Problem 4 — Postie's round
Set up. Eulerian circuit / trail check.
(i) Edges: AB, AC, BC, BD, CD, CE, DE. Degrees: A (AB, AC) = 2. B (AB, BC, BD) = 3. C (AC, BC, CD, CE) = 4. D (BD, CD, DE) = 3. E (CE, DE) = 2.
(ii) Not all even (B and D are odd). No Eulerian circuit.
(iii) Exactly 2 odd vertices ⇒ Eulerian trail exists; it must start at one odd vertex and end at the other, i.e. start at B end at D (or vice versa).

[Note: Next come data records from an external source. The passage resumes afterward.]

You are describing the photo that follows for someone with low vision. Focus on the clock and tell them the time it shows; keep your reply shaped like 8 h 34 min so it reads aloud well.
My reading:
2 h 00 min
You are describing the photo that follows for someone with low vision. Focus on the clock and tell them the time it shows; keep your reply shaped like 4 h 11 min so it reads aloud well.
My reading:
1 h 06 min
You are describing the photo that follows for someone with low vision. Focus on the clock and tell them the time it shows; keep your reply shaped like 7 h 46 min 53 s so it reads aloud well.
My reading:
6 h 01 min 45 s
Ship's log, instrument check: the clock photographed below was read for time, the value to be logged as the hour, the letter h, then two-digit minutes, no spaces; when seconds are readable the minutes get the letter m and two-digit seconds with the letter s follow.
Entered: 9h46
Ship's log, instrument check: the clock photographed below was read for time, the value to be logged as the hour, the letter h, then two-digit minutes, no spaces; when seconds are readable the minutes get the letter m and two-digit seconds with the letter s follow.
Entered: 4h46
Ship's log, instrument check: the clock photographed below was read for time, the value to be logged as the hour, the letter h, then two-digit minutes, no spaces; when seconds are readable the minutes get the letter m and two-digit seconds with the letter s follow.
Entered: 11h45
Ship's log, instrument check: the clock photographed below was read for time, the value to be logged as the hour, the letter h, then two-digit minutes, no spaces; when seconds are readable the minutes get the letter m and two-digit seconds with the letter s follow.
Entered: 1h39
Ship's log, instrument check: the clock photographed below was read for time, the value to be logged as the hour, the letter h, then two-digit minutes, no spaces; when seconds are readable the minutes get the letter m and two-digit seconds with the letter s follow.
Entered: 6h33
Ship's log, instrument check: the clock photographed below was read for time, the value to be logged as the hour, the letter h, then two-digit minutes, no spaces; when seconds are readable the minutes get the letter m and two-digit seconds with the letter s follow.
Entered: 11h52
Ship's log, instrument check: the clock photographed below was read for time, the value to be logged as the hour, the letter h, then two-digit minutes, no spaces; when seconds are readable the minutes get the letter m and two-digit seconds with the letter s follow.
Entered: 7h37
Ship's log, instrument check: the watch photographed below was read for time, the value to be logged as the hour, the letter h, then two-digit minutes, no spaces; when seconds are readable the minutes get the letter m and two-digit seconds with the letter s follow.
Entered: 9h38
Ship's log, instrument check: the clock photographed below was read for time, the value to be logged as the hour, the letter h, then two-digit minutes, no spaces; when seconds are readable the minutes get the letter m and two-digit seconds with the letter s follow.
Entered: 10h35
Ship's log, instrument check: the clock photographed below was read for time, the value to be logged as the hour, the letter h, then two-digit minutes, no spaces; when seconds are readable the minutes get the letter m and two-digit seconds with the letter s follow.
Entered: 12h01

(iv) Add one edge between B and D (BD is already there, so add another, making it a multi-edge), or add edge between any two odd vertices. Simpler: add edge BD (a parallel cable, making the network a multigraph), so degrees become B = 4 and D = 4 — all even, Eulerian circuit exists. (Equivalently: remove BD, making B = 2 and D = 2 — all even, circuit exists.)
Problem 5 — Choose and solve
(i) Algorithm = MST (Kruskal's/Prim's). Sort: AB(2), HA(3), HB(4), HC(5), BC(6), AC(7). Add AB, HA, HC (→ {A,B,C,H}). Stop. MST total = 2 + 3 + 5 = $10.
(ii) Algorithm = Dijkstra's. A = 0. Visit A: B = 3, C = 7. Visit B (3): C = min(7, 5) = 5. Visit C (5). Shortest A → C = 5, path A → B → C.
(iii) Algorithm = Max-flow / min cut. S → A → T: min(5, 4) = 4. S → B → T: min(2, 3) = 2. Total = 6.